=== EXERCISE INPUTS ===
================
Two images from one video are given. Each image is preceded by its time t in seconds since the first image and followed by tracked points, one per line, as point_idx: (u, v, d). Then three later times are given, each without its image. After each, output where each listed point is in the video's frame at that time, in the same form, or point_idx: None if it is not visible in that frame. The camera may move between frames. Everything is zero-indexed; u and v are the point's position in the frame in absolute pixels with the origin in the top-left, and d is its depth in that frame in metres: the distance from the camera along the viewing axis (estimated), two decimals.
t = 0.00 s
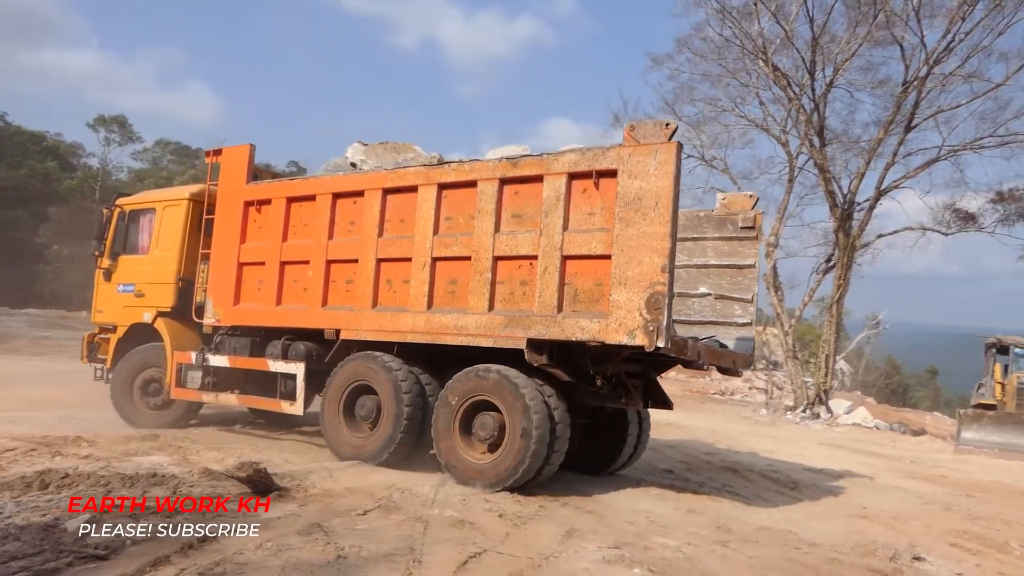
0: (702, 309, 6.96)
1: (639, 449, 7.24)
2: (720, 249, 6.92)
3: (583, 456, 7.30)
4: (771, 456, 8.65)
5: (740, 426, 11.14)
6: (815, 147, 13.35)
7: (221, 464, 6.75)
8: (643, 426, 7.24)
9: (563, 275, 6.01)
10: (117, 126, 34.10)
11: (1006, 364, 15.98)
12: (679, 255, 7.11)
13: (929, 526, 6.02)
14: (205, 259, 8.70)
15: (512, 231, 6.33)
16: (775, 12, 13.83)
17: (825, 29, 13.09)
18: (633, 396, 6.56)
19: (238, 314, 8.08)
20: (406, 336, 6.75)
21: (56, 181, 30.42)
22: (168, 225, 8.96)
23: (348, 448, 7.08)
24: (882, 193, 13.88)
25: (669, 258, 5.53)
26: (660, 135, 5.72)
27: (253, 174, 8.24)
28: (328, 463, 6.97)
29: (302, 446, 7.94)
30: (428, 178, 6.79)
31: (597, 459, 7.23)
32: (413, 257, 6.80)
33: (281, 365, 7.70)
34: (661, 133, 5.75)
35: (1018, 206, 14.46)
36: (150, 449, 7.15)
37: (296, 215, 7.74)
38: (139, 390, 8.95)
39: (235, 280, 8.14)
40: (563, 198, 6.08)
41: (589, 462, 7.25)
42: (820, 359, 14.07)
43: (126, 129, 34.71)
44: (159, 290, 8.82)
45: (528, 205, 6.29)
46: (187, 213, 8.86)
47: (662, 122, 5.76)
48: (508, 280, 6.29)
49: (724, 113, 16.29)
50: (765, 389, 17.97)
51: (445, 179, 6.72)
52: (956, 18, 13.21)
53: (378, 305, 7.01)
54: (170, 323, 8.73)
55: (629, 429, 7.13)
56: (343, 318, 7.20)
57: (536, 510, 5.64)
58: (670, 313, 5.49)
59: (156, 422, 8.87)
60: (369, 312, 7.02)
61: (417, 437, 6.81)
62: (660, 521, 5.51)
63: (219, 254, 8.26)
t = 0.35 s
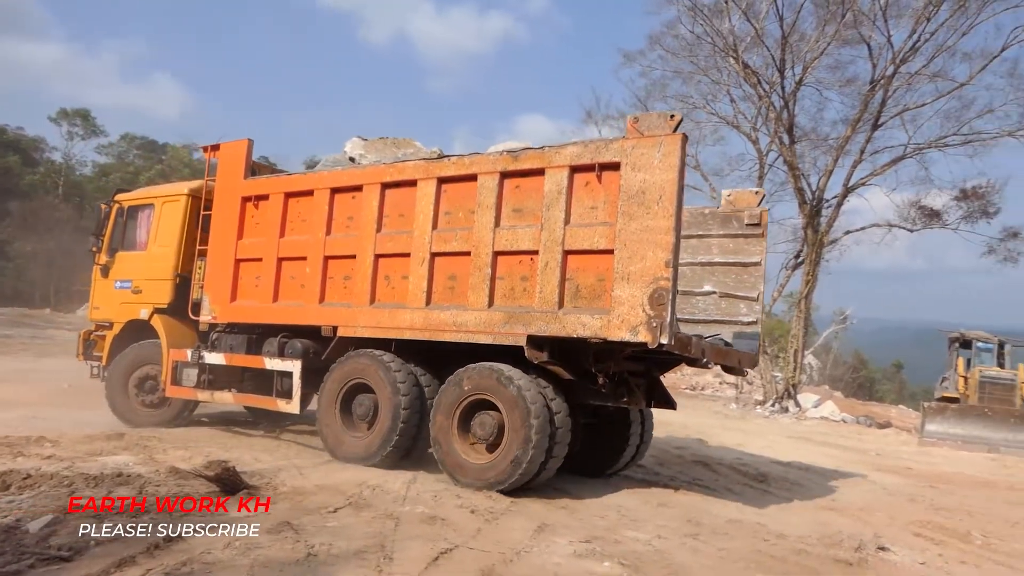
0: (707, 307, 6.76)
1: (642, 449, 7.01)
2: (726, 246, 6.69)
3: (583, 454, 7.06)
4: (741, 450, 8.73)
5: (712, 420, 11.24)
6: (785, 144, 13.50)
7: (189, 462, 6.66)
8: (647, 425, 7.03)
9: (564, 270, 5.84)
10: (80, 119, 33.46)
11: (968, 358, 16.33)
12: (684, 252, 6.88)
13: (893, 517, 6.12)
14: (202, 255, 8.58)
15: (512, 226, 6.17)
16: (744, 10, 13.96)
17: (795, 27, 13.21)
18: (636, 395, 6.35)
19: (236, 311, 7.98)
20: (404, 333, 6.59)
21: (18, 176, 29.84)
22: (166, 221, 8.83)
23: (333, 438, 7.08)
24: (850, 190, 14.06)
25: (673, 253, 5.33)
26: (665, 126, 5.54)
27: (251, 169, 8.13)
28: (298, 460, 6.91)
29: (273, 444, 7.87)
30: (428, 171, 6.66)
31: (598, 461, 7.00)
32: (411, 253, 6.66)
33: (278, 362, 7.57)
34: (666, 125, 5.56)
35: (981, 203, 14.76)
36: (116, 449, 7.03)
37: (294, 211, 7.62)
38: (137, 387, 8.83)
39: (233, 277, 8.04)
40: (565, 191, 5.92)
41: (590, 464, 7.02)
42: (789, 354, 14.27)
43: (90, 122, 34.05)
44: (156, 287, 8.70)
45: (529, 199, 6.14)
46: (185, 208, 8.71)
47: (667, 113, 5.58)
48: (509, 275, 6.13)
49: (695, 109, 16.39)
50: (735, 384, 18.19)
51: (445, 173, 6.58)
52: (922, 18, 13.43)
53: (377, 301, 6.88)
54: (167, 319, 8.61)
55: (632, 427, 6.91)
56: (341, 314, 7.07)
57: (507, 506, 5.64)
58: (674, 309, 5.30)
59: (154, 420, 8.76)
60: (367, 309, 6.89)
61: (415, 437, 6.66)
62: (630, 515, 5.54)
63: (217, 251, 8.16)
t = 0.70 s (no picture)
0: (701, 302, 6.45)
1: (635, 447, 6.86)
2: (721, 239, 6.47)
3: (573, 449, 6.91)
4: (702, 442, 8.84)
5: (674, 412, 11.38)
6: (744, 140, 13.68)
7: (144, 462, 6.52)
8: (640, 422, 6.87)
9: (556, 265, 5.65)
10: (28, 109, 32.53)
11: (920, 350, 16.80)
12: (678, 246, 6.62)
13: (847, 505, 6.26)
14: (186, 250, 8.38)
15: (502, 219, 5.97)
16: (704, 6, 14.08)
17: (754, 25, 13.38)
18: (630, 392, 6.09)
19: (220, 308, 7.79)
20: (392, 330, 6.39)
21: None
22: (150, 216, 8.67)
23: (313, 422, 6.97)
24: (807, 186, 14.31)
25: (667, 246, 5.19)
26: (658, 116, 5.39)
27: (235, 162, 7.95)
28: (258, 458, 6.81)
29: (233, 442, 7.75)
30: (415, 164, 6.48)
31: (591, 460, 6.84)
32: (399, 248, 6.47)
33: (263, 359, 7.39)
34: (659, 115, 5.41)
35: (932, 198, 15.16)
36: (69, 449, 6.86)
37: (279, 205, 7.43)
38: (120, 385, 8.66)
39: (217, 272, 7.85)
40: (556, 183, 5.73)
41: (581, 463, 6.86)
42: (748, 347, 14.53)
43: (39, 112, 33.11)
44: (140, 282, 8.53)
45: (518, 192, 5.95)
46: (170, 202, 8.55)
47: (660, 102, 5.42)
48: (499, 270, 5.93)
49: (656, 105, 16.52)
50: (695, 376, 18.48)
51: (433, 165, 6.39)
52: (876, 17, 13.71)
53: (364, 297, 6.69)
54: (150, 316, 8.45)
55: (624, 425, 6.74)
56: (327, 311, 6.88)
57: (468, 500, 5.63)
58: (667, 304, 5.14)
59: (139, 417, 8.60)
60: (353, 305, 6.69)
61: (403, 436, 6.51)
62: (593, 507, 5.57)
63: (201, 246, 7.97)
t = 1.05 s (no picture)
0: (698, 296, 6.62)
1: (631, 446, 6.77)
2: (717, 231, 6.58)
3: (568, 448, 6.80)
4: (668, 434, 8.91)
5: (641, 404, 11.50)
6: (707, 134, 13.82)
7: (101, 463, 6.38)
8: (636, 419, 6.76)
9: (546, 262, 5.55)
10: None
11: (878, 341, 17.17)
12: (674, 239, 6.76)
13: (808, 493, 6.37)
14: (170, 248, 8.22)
15: (491, 214, 5.88)
16: (667, 2, 14.18)
17: (715, 21, 13.50)
18: (624, 391, 6.04)
19: (204, 307, 7.66)
20: (380, 329, 6.30)
21: None
22: (133, 213, 8.46)
23: (297, 404, 6.88)
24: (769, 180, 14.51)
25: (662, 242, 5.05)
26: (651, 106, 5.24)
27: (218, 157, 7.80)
28: (220, 457, 6.71)
29: (195, 442, 7.63)
30: (401, 158, 6.38)
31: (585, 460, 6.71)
32: (386, 244, 6.37)
33: (250, 359, 7.25)
34: (653, 105, 5.26)
35: (889, 192, 15.47)
36: (23, 451, 6.69)
37: (264, 200, 7.30)
38: (105, 385, 8.49)
39: (201, 270, 7.72)
40: (546, 176, 5.62)
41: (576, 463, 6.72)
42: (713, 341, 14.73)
43: None
44: (124, 281, 8.34)
45: (508, 186, 5.84)
46: (153, 199, 8.35)
47: (652, 92, 5.29)
48: (488, 267, 5.84)
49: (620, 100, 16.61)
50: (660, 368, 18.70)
51: (420, 159, 6.29)
52: (834, 14, 13.94)
53: (350, 295, 6.59)
54: (135, 315, 8.28)
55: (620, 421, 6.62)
56: (313, 310, 6.78)
57: (434, 497, 5.61)
58: (663, 302, 5.01)
59: (125, 418, 8.43)
60: (340, 304, 6.59)
61: (392, 437, 6.42)
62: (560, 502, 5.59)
63: (184, 244, 7.83)
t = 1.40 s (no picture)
0: (696, 292, 6.67)
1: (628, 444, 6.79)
2: (715, 226, 6.64)
3: (564, 449, 6.77)
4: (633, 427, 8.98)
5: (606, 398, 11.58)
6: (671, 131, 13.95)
7: (53, 464, 6.23)
8: (632, 418, 6.78)
9: (539, 258, 5.52)
10: None
11: (836, 334, 17.54)
12: (671, 234, 6.83)
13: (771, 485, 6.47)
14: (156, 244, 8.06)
15: (483, 208, 5.83)
16: None
17: (678, 18, 13.61)
18: (621, 390, 6.00)
19: (190, 305, 7.52)
20: (369, 327, 6.23)
21: None
22: (119, 207, 8.26)
23: (285, 396, 6.79)
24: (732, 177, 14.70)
25: (659, 237, 5.02)
26: (646, 97, 5.19)
27: (204, 150, 7.66)
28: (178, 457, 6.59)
29: (153, 441, 7.48)
30: (391, 151, 6.31)
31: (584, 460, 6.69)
32: (376, 241, 6.30)
33: (236, 359, 7.11)
34: (648, 96, 5.21)
35: (846, 188, 15.79)
36: None
37: (251, 195, 7.19)
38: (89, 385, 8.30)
39: (187, 267, 7.57)
40: (539, 170, 5.58)
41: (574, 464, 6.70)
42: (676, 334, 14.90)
43: None
44: (109, 278, 8.14)
45: (500, 180, 5.80)
46: (139, 193, 8.16)
47: (649, 82, 5.21)
48: (480, 263, 5.80)
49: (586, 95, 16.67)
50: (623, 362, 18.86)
51: (410, 152, 6.22)
52: (795, 13, 14.16)
53: (338, 293, 6.51)
54: (120, 313, 8.10)
55: (619, 420, 6.59)
56: (301, 308, 6.69)
57: (396, 494, 5.58)
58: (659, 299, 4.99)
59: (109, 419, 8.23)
60: (328, 301, 6.51)
61: (382, 437, 6.34)
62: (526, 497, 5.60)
63: (169, 240, 7.69)
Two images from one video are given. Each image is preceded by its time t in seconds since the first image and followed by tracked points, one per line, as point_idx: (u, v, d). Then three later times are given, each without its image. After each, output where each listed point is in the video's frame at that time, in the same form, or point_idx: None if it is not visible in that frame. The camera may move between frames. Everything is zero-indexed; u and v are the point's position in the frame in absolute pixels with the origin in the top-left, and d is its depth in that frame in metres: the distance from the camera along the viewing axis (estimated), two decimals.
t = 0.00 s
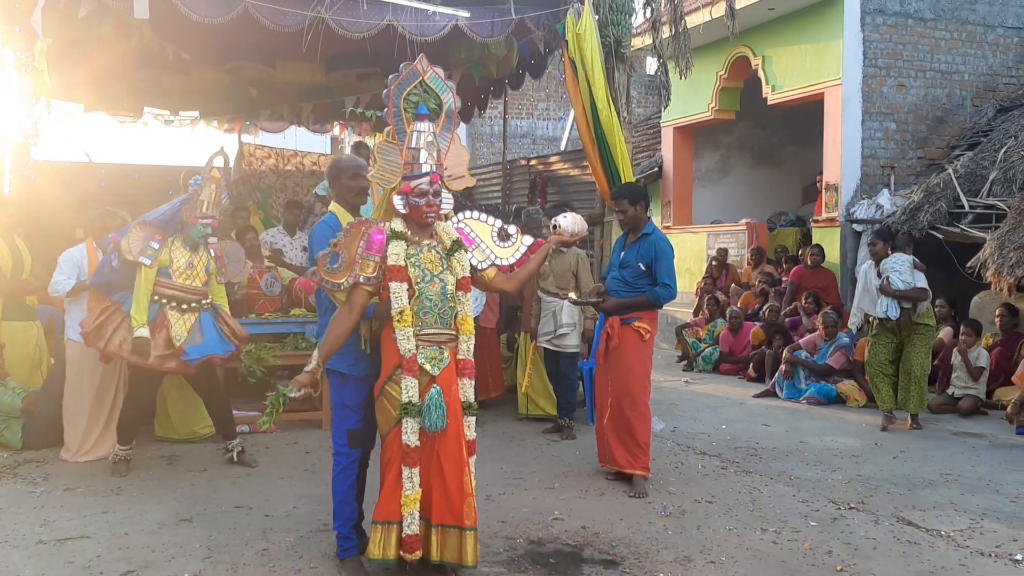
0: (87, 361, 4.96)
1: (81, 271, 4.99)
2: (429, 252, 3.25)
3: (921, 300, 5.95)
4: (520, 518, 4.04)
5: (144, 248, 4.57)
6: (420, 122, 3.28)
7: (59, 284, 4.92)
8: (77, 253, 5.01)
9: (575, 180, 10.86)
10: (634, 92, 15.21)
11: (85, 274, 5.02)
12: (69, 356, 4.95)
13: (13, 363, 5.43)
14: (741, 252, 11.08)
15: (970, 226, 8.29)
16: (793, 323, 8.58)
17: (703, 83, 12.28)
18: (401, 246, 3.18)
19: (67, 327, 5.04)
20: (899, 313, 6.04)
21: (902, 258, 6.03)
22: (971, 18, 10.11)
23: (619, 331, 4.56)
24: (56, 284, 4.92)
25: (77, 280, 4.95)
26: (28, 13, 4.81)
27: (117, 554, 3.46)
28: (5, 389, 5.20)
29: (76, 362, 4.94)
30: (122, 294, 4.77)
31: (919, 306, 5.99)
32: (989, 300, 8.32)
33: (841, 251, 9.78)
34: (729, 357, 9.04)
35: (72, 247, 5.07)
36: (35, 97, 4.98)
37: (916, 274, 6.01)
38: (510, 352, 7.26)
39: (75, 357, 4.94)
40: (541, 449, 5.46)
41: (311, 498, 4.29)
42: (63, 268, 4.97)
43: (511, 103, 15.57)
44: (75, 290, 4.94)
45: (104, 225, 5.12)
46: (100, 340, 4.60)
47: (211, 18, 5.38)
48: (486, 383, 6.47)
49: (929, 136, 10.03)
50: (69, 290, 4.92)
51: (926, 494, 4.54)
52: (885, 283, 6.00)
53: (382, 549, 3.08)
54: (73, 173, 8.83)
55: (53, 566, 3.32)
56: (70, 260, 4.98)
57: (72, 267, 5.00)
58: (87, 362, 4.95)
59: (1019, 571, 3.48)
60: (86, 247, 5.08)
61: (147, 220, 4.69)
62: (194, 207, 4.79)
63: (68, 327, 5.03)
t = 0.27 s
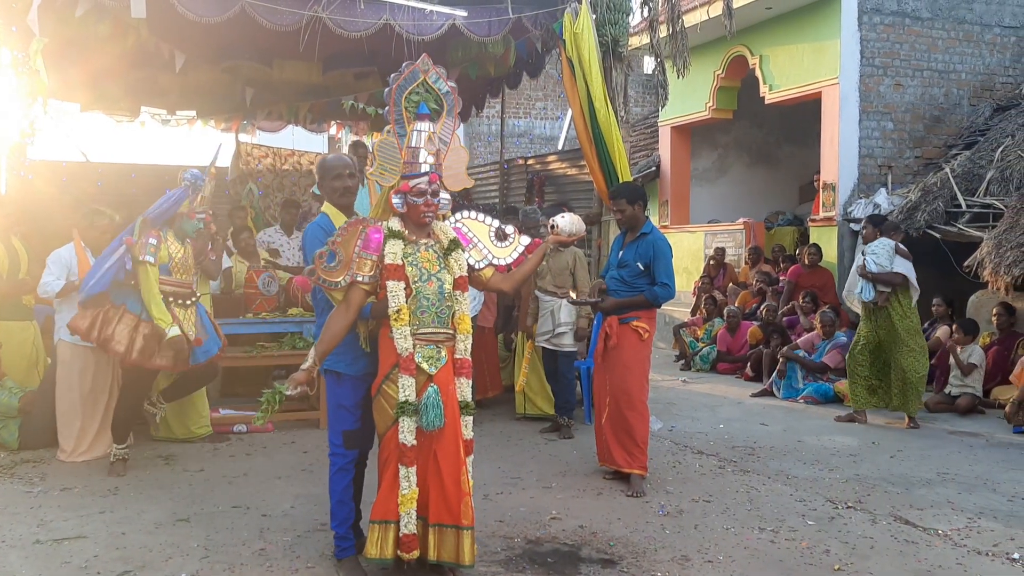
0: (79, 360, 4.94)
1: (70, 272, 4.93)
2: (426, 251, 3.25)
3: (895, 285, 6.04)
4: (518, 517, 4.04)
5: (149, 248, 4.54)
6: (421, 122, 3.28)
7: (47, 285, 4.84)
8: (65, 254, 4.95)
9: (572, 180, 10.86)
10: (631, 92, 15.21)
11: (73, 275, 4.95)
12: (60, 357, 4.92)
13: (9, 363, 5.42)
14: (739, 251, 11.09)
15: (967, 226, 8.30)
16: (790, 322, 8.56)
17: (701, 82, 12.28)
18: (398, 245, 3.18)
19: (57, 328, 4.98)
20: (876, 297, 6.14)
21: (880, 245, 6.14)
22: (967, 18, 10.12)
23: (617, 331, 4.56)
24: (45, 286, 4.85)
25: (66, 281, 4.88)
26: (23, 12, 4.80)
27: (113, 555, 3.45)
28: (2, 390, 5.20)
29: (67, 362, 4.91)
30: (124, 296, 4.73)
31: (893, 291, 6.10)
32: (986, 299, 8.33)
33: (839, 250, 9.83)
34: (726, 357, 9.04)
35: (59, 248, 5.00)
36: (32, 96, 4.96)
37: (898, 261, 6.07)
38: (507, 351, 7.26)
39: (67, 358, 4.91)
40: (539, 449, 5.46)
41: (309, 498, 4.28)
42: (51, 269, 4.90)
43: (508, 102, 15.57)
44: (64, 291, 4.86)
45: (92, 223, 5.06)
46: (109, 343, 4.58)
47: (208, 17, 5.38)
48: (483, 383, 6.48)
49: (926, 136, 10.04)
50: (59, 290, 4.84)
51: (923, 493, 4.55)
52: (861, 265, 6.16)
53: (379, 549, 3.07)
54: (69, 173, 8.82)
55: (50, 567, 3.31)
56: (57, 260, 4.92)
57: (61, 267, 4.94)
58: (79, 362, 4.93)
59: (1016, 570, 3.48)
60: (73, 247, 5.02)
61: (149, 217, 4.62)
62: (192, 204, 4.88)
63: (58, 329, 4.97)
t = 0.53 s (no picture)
0: (74, 361, 4.91)
1: (63, 274, 4.89)
2: (425, 251, 3.25)
3: (860, 284, 6.06)
4: (518, 517, 4.04)
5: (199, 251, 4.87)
6: (419, 122, 3.29)
7: (40, 288, 4.79)
8: (56, 255, 4.91)
9: (571, 179, 10.86)
10: (630, 91, 15.22)
11: (65, 277, 4.91)
12: (55, 358, 4.90)
13: (8, 363, 5.39)
14: (738, 251, 11.10)
15: (966, 225, 8.31)
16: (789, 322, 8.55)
17: (700, 82, 12.29)
18: (398, 244, 3.17)
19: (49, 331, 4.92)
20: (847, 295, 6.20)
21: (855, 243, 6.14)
22: (966, 17, 10.12)
23: (617, 330, 4.56)
24: (38, 288, 4.79)
25: (59, 283, 4.83)
26: (22, 12, 4.79)
27: (113, 555, 3.45)
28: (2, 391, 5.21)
29: (63, 363, 4.89)
30: (163, 303, 4.86)
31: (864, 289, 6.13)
32: (986, 298, 8.34)
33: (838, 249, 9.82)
34: (725, 356, 9.04)
35: (48, 249, 4.95)
36: (31, 96, 4.96)
37: (869, 260, 6.04)
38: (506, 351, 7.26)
39: (62, 359, 4.89)
40: (538, 448, 5.46)
41: (308, 498, 4.28)
42: (42, 271, 4.85)
43: (507, 102, 15.57)
44: (57, 294, 4.81)
45: (81, 223, 5.04)
46: (159, 351, 4.68)
47: (207, 17, 5.38)
48: (483, 383, 6.48)
49: (925, 135, 10.04)
50: (53, 293, 4.80)
51: (922, 493, 4.56)
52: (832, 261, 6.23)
53: (380, 548, 3.07)
54: (68, 173, 8.81)
55: (49, 567, 3.31)
56: (48, 263, 4.88)
57: (52, 269, 4.90)
58: (74, 363, 4.91)
59: (1016, 569, 3.48)
60: (63, 248, 4.98)
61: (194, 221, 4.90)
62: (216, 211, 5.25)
63: (50, 332, 4.91)
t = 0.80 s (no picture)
0: (72, 362, 4.92)
1: (59, 274, 4.92)
2: (425, 250, 3.24)
3: (835, 283, 6.15)
4: (517, 516, 4.04)
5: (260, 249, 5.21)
6: (415, 121, 3.28)
7: (37, 288, 4.80)
8: (52, 255, 4.93)
9: (571, 179, 10.85)
10: (629, 91, 15.22)
11: (61, 277, 4.94)
12: (53, 358, 4.90)
13: (8, 362, 5.35)
14: (738, 250, 11.10)
15: (965, 224, 8.31)
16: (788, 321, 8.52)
17: (699, 81, 12.29)
18: (398, 243, 3.17)
19: (45, 332, 4.91)
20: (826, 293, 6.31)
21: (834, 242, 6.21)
22: (966, 16, 10.12)
23: (618, 329, 4.56)
24: (34, 289, 4.80)
25: (56, 283, 4.85)
26: (21, 12, 4.79)
27: (112, 555, 3.45)
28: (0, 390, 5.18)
29: (61, 364, 4.89)
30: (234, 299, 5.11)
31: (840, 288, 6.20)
32: (985, 297, 8.33)
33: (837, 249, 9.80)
34: (725, 355, 9.05)
35: (43, 250, 4.97)
36: (30, 96, 4.96)
37: (844, 260, 6.09)
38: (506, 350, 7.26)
39: (60, 359, 4.88)
40: (538, 447, 5.46)
41: (308, 497, 4.28)
42: (38, 272, 4.86)
43: (506, 101, 15.57)
44: (55, 294, 4.82)
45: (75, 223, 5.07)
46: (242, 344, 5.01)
47: (207, 17, 5.38)
48: (483, 382, 6.49)
49: (924, 134, 10.04)
50: (50, 293, 4.80)
51: (922, 492, 4.56)
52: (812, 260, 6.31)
53: (381, 547, 3.07)
54: (68, 172, 8.81)
55: (48, 567, 3.31)
56: (44, 263, 4.89)
57: (48, 270, 4.91)
58: (73, 364, 4.91)
59: (1015, 568, 3.48)
60: (58, 249, 5.01)
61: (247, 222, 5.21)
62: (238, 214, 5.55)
63: (47, 333, 4.90)
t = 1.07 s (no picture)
0: (73, 362, 4.93)
1: (60, 274, 4.93)
2: (424, 249, 3.24)
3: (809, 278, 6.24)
4: (516, 516, 4.03)
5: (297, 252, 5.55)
6: (415, 121, 3.29)
7: (38, 288, 4.81)
8: (52, 255, 4.94)
9: (570, 178, 10.85)
10: (628, 90, 15.22)
11: (61, 277, 4.95)
12: (53, 359, 4.90)
13: (4, 364, 5.33)
14: (737, 249, 11.10)
15: (964, 223, 8.32)
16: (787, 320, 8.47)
17: (698, 80, 12.29)
18: (397, 243, 3.17)
19: (45, 332, 4.92)
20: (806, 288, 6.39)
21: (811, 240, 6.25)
22: (964, 16, 10.12)
23: (618, 329, 4.56)
24: (35, 289, 4.82)
25: (57, 283, 4.87)
26: (20, 12, 4.79)
27: (111, 555, 3.44)
28: None
29: (63, 364, 4.91)
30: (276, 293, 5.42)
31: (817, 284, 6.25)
32: (984, 296, 8.34)
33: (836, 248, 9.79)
34: (724, 355, 9.05)
35: (44, 249, 4.98)
36: (29, 96, 4.96)
37: (818, 256, 6.13)
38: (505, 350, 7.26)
39: (61, 359, 4.90)
40: (537, 447, 5.46)
41: (307, 497, 4.28)
42: (39, 272, 4.88)
43: (505, 101, 15.57)
44: (56, 294, 4.84)
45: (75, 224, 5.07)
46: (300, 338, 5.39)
47: (205, 17, 5.38)
48: (482, 382, 6.48)
49: (923, 133, 10.04)
50: (51, 293, 4.82)
51: (920, 491, 4.56)
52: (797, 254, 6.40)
53: (381, 547, 3.07)
54: (67, 172, 8.80)
55: (47, 567, 3.31)
56: (45, 263, 4.90)
57: (48, 270, 4.93)
58: (72, 363, 4.93)
59: (1014, 567, 3.49)
60: (59, 249, 5.02)
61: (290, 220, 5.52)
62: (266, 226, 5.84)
63: (46, 333, 4.91)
================
=== WHAT IS REQUIRED ===
Nothing but the lines above from the one containing "26: (651, 106, 5.24)" through the one containing "41: (576, 463, 6.72)" should appear in the answer, each repeated exactly.

=== SOLUTION TO THE EXERCISE ===
26: (651, 106, 5.24)
27: (218, 157, 7.80)
28: (220, 457, 6.71)
29: (195, 442, 7.63)
30: (401, 158, 6.38)
31: (585, 460, 6.71)
32: (386, 244, 6.37)
33: (250, 359, 7.25)
34: (653, 105, 5.26)
35: (889, 192, 15.47)
36: (23, 451, 6.69)
37: (264, 200, 7.30)
38: (105, 385, 8.49)
39: (201, 270, 7.72)
40: (546, 176, 5.62)
41: (576, 463, 6.72)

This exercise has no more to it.